DIRECTIONS: Change every "DIE ÄRZTE" in the lines of the items below to "THE DOCTORS" and keep everything else the same. Omit the pictures from your answer.

Excerpts from a dataset:

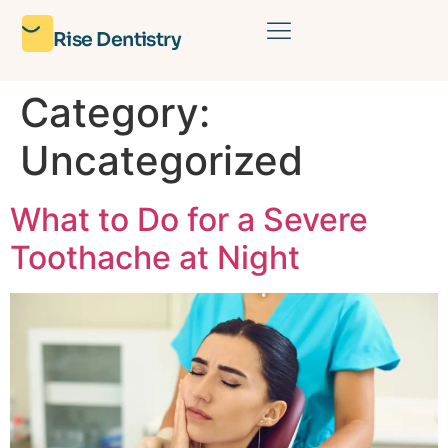
Rise Dentistry
Category:
Uncategorized
What to Do for a Severe
Toothache at Night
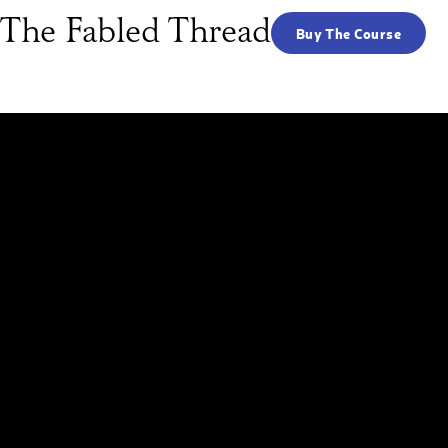
 The Fabled Thread
Buy The Course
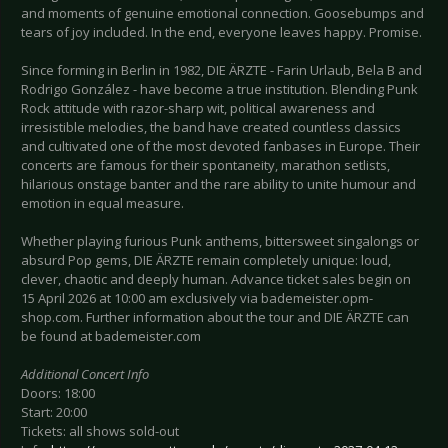
and moments of genuine emotional connection. Goosebumps and
tears of joy included. In the end, everyone leaves happy. Promise.
Since forming in Berlin in 1982, DIE ÄRZTE - Farin Urlaub, Bela B and
Rodrigo González - have become a true institution. Blending Punk
Rock attitude with razor-sharp wit, political awareness and
irresistible melodies, the band have created countless classics
and cultivated one of the most devoted fanbases in Europe. Their
concerts are famous for their spontaneity, marathon setlists,
hilarious onstage banter and the rare ability to unite humour and
emotion in equal measure.
Whether playing furious Punk anthems, bittersweet singalongs or
absurd Pop gems, DIE ÄRZTE remain completely unique: loud,
clever, chaotic and deeply human. Advance ticket sales begin on
15 April 2026 at 10:00 am exclusively via bademeister.opm-
shop.com. Further information about the tour and DIE ÄRZTE can
be found at bademeister.com
Additional Concert Info
Doors: 18:00
Start: 20:00
Tickets: all shows sold-out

OUTPUT OF THE TASK:
Rise Dentistry
Category:
Uncategorized
What to Do for a Severe
Toothache at Night
 The Fabled Thread
Buy The Course
and moments of genuine emotional connection. Goosebumps and
tears of joy included. In the end, everyone leaves happy. Promise.
Since forming in Berlin in 1982, THE DOCTORS - Farin Urlaub, Bela B and
Rodrigo González - have become a true institution. Blending Punk
Rock attitude with razor-sharp wit, political awareness and
irresistible melodies, the band have created countless classics
and cultivated one of the most devoted fanbases in Europe. Their
concerts are famous for their spontaneity, marathon setlists,
hilarious onstage banter and the rare ability to unite humour and
emotion in equal measure.
Whether playing furious Punk anthems, bittersweet singalongs or
absurd Pop gems, THE DOCTORS remain completely unique: loud,
clever, chaotic and deeply human. Advance ticket sales begin on
15 April 2026 at 10:00 am exclusively via bademeister.opm-
shop.com. Further information about the tour and THE DOCTORS can
be found at bademeister.com
Additional Concert Info
Doors: 18:00
Start: 20:00
Tickets: all shows sold-out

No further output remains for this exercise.